A widespread misconception is that anode polarity is always positive. This is often incorrectly inferred from the correct fact that in all electrochemical devices negatively charged anions move towards the anode and/or positively charged cations move away from it. Anode polarity is not always positive but depends on the device type, and sometimes even in which mode it operates, as determined by the above electric current direction-based universal definition. As can be seen from the following examples, in a power-consuming device, the anode is positive, and in a power-releasing device, the anode is negative. Examples:

* In a discharging battery or galvanic cell (drawing) the anode is the negative terminal, where the hypothetic charges constituting a conventional current flow in, and electrons out. Since this inwards charge is carried externally by electrons moving outwards, the negative charge moving one way amounts to positive charge flowing into the electrolyte from the anode, i.e., away (surprisingly) from the more negative electrode and towards the more positive one (chemical energy is responsible for this "uphill" motion). If the anode is composed of a metal, electrons which it gives up to the external circuit must be accompanied by metal atoms missing those electrons (cations) moving away from the electrode and into the electrolyte.
* In a recharging battery, or an electrolytic cell, the anode is the positive terminal, which receives charge from an external generator. The electric charge flow through a recharging battery is opposite to the direction of current during discharge; In other words, the electrode which was the cathode during battery discharge becomes the anode while the battery is recharging.
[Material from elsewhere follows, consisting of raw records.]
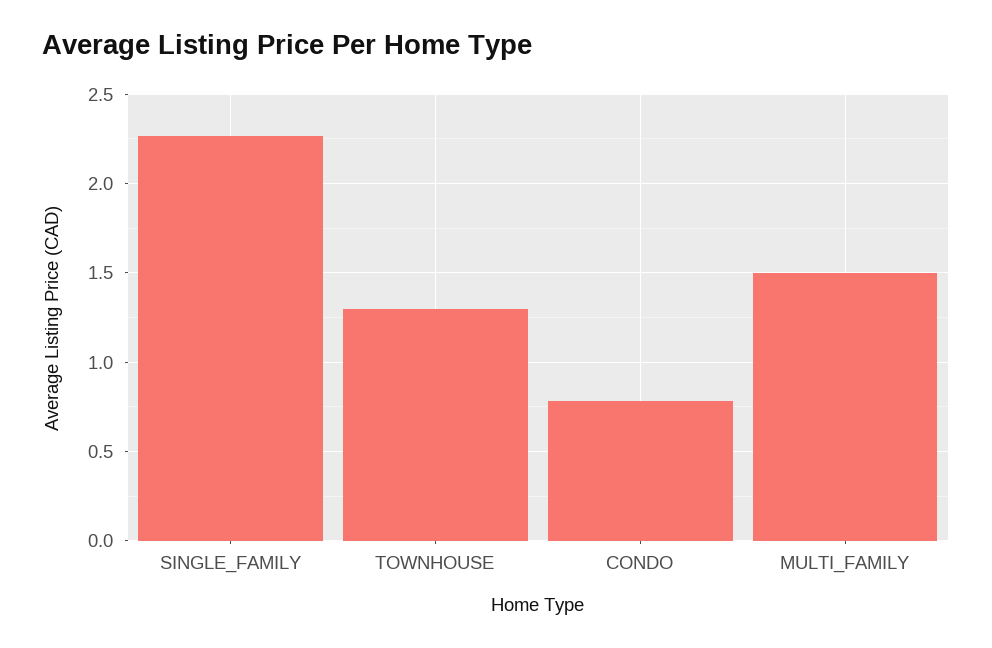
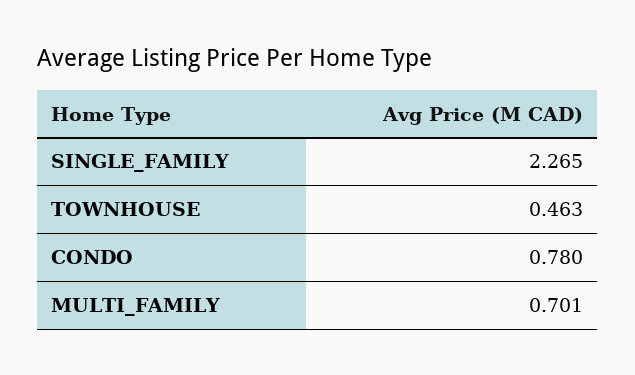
TOWNHOUSE: 1.3 -> 0.463
MULTI_FAMILY: 1.5 -> 0.701

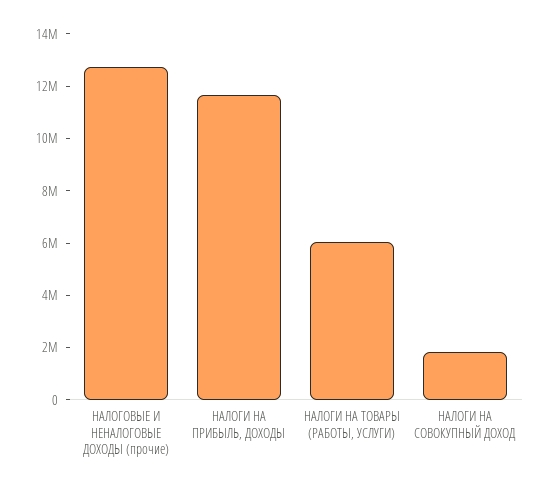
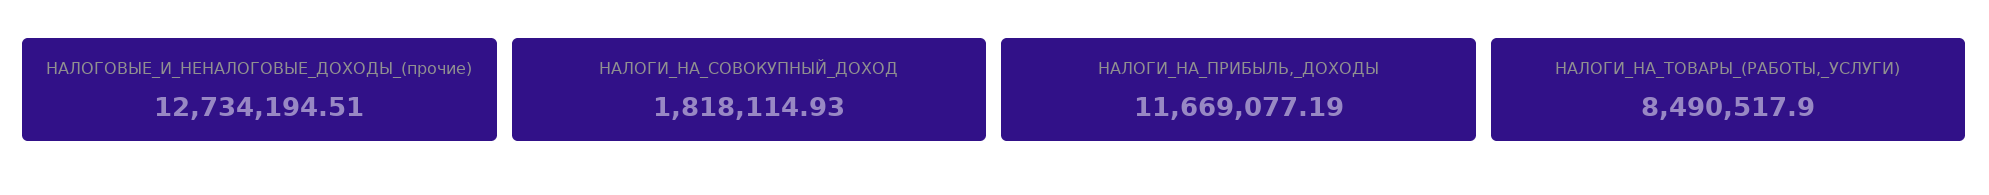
НАЛОГИ НА ТОВАРЫ (РАБОТЫ, УСЛУГИ): 6000000 -> 8490517.9

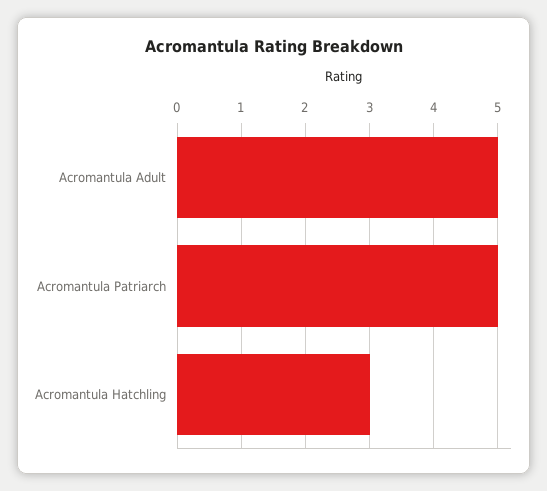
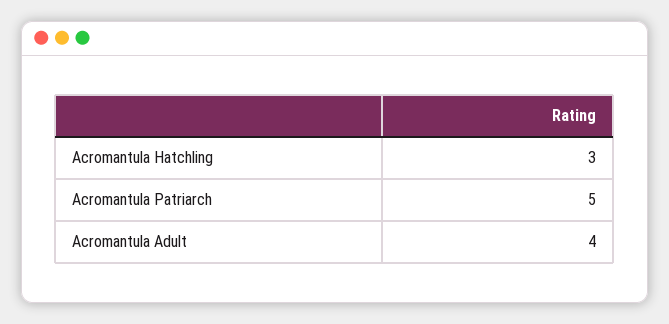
Acromantula Adult: 5 -> 4

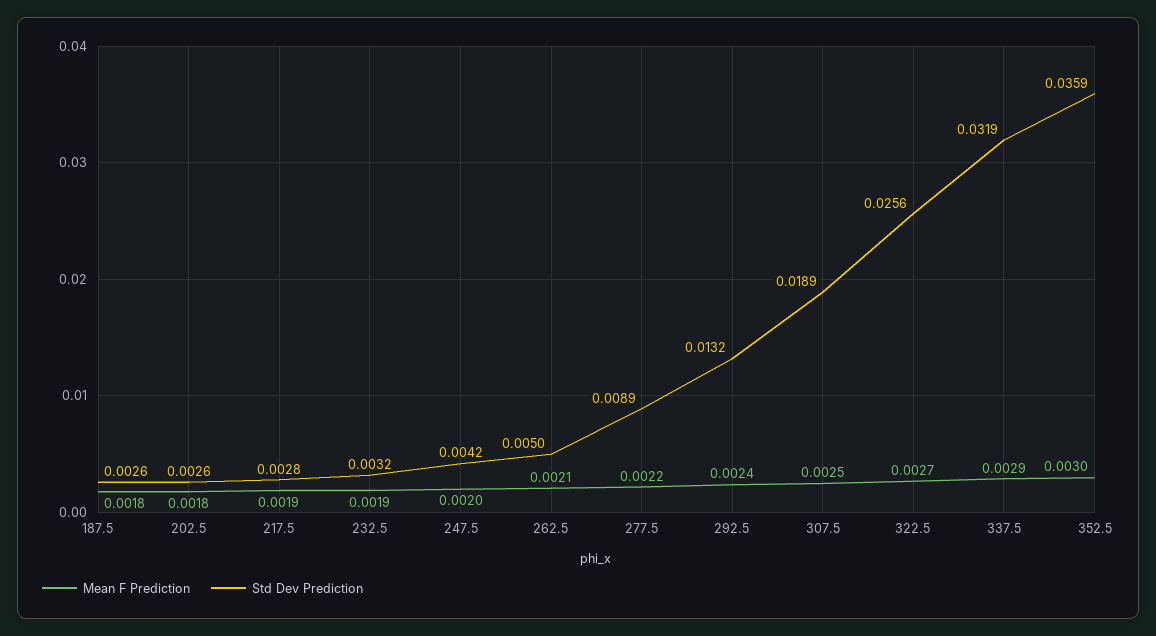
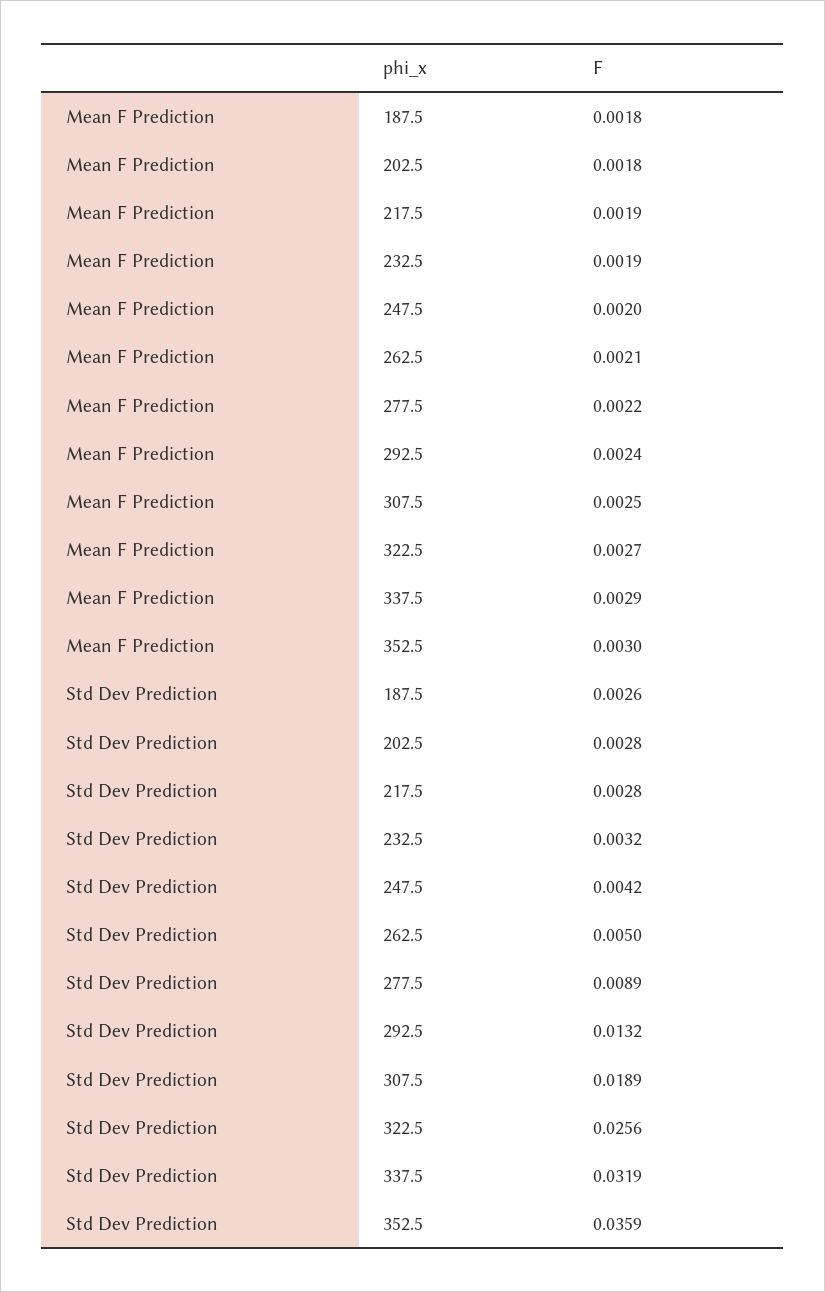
Std Dev Prediction, 202.5: 0.0026 -> 0.0028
* In a diode, it is the positive terminal at the tail of the arrow symbol, where charge flows into the device. Note electrode naming for diodes is always based on the direction of the forward current (that of the arrow, in which the charge flows "most easily"), even for types such as zener diodes or solar cells where the current of interest is the reverse current.
* In a cathode ray tube, it is the positive terminal where electrons flow out, i.e., where positive electric charge flows in.

An electrode through which charge flows the other way (out of the device) is termed a cathode.